_EXTRACT PROVIDED_
Tuesday, December 17, 2013

soulmates

Single friends have often asked me how I met/found my husband. I promise them that our marriage isn't as idyllic as it looks from the outside, but I also know that we're pretty freaking fortunate to have what we have with each other. We met by completely random chance on a dating website. He picked me out because I wasn't looking (necessarily) for romance, I was looking for a future travelling buddy. I wasn't looking for someone to look after me, or live up to any kind of romantic ideal. Me? I was curious and intrigued by his unconventional love letters and shockingly good grammar, spelling, and mechanics.

Anyway, I read this blog post this morning and it made me think of that one time in a ritualistic setting I asked for a mental image of my soul mate so I'd know him when I met him. The image I got was of Russell, but it was not the Russell I was about to meet, rather the Russell who would be my future husband. And when I finally figured that out, it was like.... oh holy shit. I just knew. And when he did ask me to marry him, I answered immediately without thinking. And then I asked for a week to think about it, to make absolutely sure. I'm pretty certain that entire week the ground shook beneath my feet with the certainty that I'd found my soulmate. This wasn't my first marriage proposal. The others had made me feel queasy inside in a bad way. This was nothing like that.

The day of our wedding, before we walked in, my Dad told me he'd handle things if I wasn't completely sure I wanted to go through with it. I am unbelievably grateful he asked me that, because nobody else did. In a situation where most people are only focused on the event, the dress, etc., he had the guts to ask me if I was making the right decision, for me. (You should also know that he told me he really liked my future husband, and that he thought getting married was a good decision.) He'd noticed my knees were knocking and my hands were shaking. I almost started to cry and told him that the reason I couldn't stay still and could barely stand up was that I'd never been so excited about anything in my entire life.

This year has been both rough and extremely rewarding. Everyone said having a baby would change everything, and they're right. And my mum tried to get me to think about how I'd handle certain situations but I refused because we weren't like that. And sometimes we were like that. I was right about one thing though - thinking about it ahead of time would have done nothing for me because a scenario in my head is completely different from a scenario in real life involving other people. And sometimes I needed my husband to tell me what to do because I was too tired, emotional, and angry to see anything clearly. He didn't like it, but he did it. And it was okay. Not awesome, but okay.

We're both introverts too, and that is a bit of a game changer. If we do have a fight, it doesn't even start to get resolved until the next day. We need time and space to think. But I'm glad we've persevered. There is absolutely nothing in the world like being loved by someone you love.

_WHAT IS BEING ASKED_
According to the post about soulmates, what was the writer looking for on the dating website?

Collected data

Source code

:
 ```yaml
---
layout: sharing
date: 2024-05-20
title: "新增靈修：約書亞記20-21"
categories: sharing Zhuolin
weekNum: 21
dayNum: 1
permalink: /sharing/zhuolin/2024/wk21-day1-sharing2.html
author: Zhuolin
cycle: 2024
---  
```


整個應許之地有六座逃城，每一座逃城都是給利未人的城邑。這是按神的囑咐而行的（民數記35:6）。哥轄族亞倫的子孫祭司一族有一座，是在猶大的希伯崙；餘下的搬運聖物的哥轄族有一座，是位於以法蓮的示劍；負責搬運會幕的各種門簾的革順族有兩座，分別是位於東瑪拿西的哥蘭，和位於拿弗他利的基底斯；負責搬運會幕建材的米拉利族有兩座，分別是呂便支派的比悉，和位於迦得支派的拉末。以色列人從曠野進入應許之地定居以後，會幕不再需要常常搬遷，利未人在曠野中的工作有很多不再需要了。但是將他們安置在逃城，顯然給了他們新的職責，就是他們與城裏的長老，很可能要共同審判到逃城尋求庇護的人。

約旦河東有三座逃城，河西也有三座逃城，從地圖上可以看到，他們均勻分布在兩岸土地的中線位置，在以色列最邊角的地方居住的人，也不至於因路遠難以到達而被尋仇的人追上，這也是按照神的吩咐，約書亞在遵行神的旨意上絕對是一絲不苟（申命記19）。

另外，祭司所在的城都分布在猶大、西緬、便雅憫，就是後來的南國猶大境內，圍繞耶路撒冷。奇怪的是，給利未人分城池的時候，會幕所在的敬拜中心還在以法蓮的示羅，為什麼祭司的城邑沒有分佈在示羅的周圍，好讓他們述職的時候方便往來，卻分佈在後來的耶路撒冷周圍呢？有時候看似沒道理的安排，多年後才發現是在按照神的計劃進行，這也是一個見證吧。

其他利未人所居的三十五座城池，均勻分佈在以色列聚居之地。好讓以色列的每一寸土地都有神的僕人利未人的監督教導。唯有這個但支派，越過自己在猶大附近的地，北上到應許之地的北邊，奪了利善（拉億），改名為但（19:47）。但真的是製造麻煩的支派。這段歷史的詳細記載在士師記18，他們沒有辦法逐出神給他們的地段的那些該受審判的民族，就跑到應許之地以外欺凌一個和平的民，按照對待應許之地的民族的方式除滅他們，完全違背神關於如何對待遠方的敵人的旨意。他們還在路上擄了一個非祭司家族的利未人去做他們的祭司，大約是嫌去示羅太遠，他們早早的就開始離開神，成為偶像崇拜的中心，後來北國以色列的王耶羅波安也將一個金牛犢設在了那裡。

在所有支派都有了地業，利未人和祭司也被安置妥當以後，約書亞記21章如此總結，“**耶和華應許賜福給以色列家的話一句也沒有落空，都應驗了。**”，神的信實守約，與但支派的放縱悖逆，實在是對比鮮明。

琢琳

_WORKED SOLUTION_
A future travelling buddy.